Recorded data
☆ ☆ ☆ ☆ ☆ ☆ ☆

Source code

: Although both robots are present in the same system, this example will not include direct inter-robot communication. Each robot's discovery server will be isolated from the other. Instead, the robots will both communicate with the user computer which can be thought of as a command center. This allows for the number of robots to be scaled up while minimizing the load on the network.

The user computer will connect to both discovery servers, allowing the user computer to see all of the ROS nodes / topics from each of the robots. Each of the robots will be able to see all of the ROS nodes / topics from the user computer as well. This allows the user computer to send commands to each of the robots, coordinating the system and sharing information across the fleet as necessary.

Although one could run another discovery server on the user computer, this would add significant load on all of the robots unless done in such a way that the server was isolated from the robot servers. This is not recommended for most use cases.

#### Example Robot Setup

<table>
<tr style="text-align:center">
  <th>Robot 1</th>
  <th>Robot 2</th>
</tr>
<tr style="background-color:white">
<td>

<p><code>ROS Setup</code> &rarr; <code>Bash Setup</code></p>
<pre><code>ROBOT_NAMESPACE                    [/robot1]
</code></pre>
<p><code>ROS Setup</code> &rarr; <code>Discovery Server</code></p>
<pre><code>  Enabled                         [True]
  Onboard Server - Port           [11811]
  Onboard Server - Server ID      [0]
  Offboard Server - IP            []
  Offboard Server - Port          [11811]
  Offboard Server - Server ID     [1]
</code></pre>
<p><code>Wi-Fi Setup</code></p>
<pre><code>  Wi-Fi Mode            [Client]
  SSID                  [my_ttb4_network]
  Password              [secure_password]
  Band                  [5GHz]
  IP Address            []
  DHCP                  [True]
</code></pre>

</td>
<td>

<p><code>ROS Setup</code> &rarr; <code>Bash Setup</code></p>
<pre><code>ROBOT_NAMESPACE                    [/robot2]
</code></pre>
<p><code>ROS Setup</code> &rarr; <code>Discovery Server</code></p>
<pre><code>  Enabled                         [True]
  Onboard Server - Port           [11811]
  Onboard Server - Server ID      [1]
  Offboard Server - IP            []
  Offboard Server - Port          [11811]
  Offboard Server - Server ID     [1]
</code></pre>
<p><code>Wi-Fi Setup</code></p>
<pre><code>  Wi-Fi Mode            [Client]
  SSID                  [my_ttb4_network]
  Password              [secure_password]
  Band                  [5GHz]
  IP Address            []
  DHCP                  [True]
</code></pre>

☆ ☆ ☆ ☆ ☆ ☆ ☆

- _EXERCISE PROMPT_: The data above should be output exactly, with each line intact.

- _TASK SOLUTION_:
Source code

: Although both robots are present in the same system, this example will not include direct inter-robot communication. Each robot's discovery server will be isolated from the other. Instead, the robots will both communicate with the user computer which can be thought of as a command center. This allows for the number of robots to be scaled up while minimizing the load on the network.

The user computer will connect to both discovery servers, allowing the user computer to see all of the ROS nodes / topics from each of the robots. Each of the robots will be able to see all of the ROS nodes / topics from the user computer as well. This allows the user computer to send commands to each of the robots, coordinating the system and sharing information across the fleet as necessary.

Although one could run another discovery server on the user computer, this would add significant load on all of the robots unless done in such a way that the server was isolated from the robot servers. This is not recommended for most use cases.

#### Example Robot Setup

<table>
<tr style="text-align:center">
  <th>Robot 1</th>
  <th>Robot 2</th>
</tr>
<tr style="background-color:white">
<td>

<p><code>ROS Setup</code> &rarr; <code>Bash Setup</code></p>
<pre><code>ROBOT_NAMESPACE                    [/robot1]
</code></pre>
<p><code>ROS Setup</code> &rarr; <code>Discovery Server</code></p>
<pre><code>  Enabled                         [True]
  Onboard Server - Port           [11811]
  Onboard Server - Server ID      [0]
  Offboard Server - IP            []
  Offboard Server - Port          [11811]
  Offboard Server - Server ID     [1]
</code></pre>
<p><code>Wi-Fi Setup</code></p>
<pre><code>  Wi-Fi Mode            [Client]
  SSID                  [my_ttb4_network]
  Password              [secure_password]
  Band                  [5GHz]
  IP Address            []
  DHCP                  [True]
</code></pre>

</td>
<td>

<p><code>ROS Setup</code> &rarr; <code>Bash Setup</code></p>
<pre><code>ROBOT_NAMESPACE                    [/robot2]
</code></pre>
<p><code>ROS Setup</code> &rarr; <code>Discovery Server</code></p>
<pre><code>  Enabled                         [True]
  Onboard Server - Port           [11811]
  Onboard Server - Server ID      [1]
  Offboard Server - IP            []
  Offboard Server - Port          [11811]
  Offboard Server - Server ID     [1]
</code></pre>
<p><code>Wi-Fi Setup</code></p>
<pre><code>  Wi-Fi Mode            [Client]
  SSID                  [my_ttb4_network]
  Password              [secure_password]
  Band                  [5GHz]
  IP Address            []
  DHCP                  [True]
</code></pre>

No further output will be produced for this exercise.